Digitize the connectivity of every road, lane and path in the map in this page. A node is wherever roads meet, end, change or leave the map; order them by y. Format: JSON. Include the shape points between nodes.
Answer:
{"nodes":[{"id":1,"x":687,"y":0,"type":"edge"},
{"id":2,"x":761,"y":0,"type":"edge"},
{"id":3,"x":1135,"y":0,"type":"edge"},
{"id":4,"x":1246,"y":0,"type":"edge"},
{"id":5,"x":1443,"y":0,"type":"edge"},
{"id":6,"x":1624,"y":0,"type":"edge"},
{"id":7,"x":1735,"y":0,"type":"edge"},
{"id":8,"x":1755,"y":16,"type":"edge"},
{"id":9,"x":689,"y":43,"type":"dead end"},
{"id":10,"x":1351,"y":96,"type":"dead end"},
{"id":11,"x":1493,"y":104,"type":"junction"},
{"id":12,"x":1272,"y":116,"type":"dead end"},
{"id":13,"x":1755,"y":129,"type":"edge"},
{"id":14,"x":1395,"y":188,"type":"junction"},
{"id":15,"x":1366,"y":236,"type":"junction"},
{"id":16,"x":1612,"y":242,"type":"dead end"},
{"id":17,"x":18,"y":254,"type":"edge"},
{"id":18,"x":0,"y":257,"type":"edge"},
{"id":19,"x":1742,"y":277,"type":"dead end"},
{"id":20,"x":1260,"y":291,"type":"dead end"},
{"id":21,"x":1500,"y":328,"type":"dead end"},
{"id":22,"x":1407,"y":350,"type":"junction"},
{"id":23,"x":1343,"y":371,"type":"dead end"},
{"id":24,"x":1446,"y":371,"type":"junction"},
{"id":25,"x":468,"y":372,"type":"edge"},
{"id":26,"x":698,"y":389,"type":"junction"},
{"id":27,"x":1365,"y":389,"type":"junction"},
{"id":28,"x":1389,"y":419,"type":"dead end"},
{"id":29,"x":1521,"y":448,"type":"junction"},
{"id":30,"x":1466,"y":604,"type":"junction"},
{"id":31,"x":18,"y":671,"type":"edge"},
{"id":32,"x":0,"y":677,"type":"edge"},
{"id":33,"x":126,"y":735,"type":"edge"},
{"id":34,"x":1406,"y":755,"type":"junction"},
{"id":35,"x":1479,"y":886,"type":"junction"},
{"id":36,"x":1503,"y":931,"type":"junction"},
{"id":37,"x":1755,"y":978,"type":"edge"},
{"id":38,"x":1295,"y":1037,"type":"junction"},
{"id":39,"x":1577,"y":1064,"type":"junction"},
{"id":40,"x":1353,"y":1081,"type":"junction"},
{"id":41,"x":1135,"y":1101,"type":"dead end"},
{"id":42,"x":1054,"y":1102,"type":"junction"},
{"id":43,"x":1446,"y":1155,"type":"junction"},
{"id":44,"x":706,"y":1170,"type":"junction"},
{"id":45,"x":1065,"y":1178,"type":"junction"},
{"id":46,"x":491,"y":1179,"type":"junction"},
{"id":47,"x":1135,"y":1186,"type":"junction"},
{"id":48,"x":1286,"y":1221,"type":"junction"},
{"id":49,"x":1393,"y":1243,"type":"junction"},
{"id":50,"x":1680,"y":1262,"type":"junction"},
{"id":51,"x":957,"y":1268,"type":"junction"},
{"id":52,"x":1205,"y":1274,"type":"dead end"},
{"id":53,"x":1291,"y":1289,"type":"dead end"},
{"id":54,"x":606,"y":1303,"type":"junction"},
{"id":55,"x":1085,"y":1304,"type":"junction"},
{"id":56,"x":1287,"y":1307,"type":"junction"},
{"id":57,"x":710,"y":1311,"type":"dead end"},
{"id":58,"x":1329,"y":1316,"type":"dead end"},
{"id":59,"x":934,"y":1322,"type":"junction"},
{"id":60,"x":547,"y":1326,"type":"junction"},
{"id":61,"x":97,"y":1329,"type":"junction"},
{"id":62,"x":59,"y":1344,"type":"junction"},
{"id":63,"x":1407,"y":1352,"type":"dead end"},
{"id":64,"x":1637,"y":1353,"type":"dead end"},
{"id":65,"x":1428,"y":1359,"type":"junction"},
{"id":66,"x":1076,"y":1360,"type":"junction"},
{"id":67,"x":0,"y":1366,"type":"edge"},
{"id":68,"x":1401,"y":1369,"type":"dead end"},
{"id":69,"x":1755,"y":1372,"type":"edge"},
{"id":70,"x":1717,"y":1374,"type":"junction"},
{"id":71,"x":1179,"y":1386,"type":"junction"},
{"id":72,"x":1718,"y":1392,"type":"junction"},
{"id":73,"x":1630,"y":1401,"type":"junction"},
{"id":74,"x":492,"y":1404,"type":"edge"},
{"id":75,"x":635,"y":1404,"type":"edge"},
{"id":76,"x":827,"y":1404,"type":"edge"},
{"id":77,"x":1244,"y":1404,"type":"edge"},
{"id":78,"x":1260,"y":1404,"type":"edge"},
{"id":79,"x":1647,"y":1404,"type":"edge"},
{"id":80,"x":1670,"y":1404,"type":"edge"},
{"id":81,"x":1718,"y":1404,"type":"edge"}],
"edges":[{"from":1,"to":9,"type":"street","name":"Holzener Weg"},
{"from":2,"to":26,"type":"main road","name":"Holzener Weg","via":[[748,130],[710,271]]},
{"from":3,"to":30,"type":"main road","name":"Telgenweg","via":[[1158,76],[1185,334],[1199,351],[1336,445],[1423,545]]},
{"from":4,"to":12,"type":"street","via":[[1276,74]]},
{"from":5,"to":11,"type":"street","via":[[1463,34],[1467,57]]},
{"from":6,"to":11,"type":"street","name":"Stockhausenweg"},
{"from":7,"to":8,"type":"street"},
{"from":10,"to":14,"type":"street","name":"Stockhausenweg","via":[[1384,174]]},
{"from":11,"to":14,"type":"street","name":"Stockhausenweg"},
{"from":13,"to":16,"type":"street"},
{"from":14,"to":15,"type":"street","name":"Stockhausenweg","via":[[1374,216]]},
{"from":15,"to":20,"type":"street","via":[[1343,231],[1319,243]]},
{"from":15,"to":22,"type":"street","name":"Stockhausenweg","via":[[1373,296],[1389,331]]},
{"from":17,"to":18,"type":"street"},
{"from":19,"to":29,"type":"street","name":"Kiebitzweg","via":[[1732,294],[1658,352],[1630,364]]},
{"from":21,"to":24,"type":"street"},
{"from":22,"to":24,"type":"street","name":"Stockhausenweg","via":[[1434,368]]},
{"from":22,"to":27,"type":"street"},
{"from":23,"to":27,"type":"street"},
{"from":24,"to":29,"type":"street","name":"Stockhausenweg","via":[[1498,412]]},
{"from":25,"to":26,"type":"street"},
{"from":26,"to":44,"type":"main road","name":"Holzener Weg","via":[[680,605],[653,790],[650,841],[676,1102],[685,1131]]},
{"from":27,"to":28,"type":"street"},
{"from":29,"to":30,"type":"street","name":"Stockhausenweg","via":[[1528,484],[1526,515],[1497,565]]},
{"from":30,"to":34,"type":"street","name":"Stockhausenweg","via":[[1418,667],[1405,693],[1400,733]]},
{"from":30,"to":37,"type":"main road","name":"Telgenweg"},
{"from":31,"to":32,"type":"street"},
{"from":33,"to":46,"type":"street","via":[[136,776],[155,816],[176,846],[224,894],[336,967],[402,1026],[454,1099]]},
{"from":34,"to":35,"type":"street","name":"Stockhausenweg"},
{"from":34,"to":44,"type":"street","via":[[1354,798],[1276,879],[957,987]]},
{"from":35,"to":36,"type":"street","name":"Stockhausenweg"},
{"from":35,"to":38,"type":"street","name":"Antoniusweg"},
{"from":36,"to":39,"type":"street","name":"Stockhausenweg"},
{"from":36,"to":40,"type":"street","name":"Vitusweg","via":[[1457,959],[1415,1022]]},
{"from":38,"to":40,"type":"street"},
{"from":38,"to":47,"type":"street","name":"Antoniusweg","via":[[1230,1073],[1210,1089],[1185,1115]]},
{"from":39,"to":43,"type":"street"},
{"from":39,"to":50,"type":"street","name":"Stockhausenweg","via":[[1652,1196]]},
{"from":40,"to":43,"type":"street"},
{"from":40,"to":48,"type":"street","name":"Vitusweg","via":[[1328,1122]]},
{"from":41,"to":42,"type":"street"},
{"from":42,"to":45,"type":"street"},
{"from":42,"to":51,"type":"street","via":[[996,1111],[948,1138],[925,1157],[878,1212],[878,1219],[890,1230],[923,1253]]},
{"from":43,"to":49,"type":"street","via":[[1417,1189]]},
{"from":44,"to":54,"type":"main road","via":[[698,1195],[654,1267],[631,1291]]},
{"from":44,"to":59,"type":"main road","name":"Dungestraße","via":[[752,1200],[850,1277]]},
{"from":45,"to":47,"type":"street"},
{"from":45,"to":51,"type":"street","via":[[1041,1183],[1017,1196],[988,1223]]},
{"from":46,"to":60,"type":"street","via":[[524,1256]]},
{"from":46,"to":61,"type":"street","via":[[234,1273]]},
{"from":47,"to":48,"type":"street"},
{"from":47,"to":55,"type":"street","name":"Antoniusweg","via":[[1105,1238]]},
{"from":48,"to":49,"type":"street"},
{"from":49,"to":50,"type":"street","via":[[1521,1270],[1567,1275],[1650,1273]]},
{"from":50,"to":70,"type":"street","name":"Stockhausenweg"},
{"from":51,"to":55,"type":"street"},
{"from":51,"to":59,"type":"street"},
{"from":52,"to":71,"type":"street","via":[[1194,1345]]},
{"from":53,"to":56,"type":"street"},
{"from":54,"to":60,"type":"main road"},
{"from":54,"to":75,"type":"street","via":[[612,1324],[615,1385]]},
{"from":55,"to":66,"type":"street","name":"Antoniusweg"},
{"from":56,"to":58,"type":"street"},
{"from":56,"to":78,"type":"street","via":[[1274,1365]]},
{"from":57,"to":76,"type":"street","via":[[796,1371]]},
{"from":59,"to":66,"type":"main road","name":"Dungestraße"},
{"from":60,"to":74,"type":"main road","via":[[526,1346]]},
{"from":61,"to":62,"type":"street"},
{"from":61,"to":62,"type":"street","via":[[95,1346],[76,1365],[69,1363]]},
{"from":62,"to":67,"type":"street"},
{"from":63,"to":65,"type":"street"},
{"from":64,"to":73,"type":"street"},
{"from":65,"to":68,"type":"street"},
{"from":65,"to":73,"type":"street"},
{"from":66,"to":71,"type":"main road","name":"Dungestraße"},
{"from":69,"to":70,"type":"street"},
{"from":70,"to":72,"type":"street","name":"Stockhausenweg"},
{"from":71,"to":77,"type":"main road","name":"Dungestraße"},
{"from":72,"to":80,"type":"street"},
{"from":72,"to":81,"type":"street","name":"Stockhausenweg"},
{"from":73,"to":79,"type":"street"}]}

TASK: If a line in the records contains the word "Antoniusweg", copy it.

EXERCISE OUTPUT:
{"from":35,"to":38,"type":"street","name":"Antoniusweg"},
{"from":38,"to":47,"type":"street","name":"Antoniusweg","via":[[1230,1073],[1210,1089],[1185,1115]]},
{"from":47,"to":55,"type":"street","name":"Antoniusweg","via":[[1105,1238]]},
{"from":55,"to":66,"type":"street","name":"Antoniusweg"},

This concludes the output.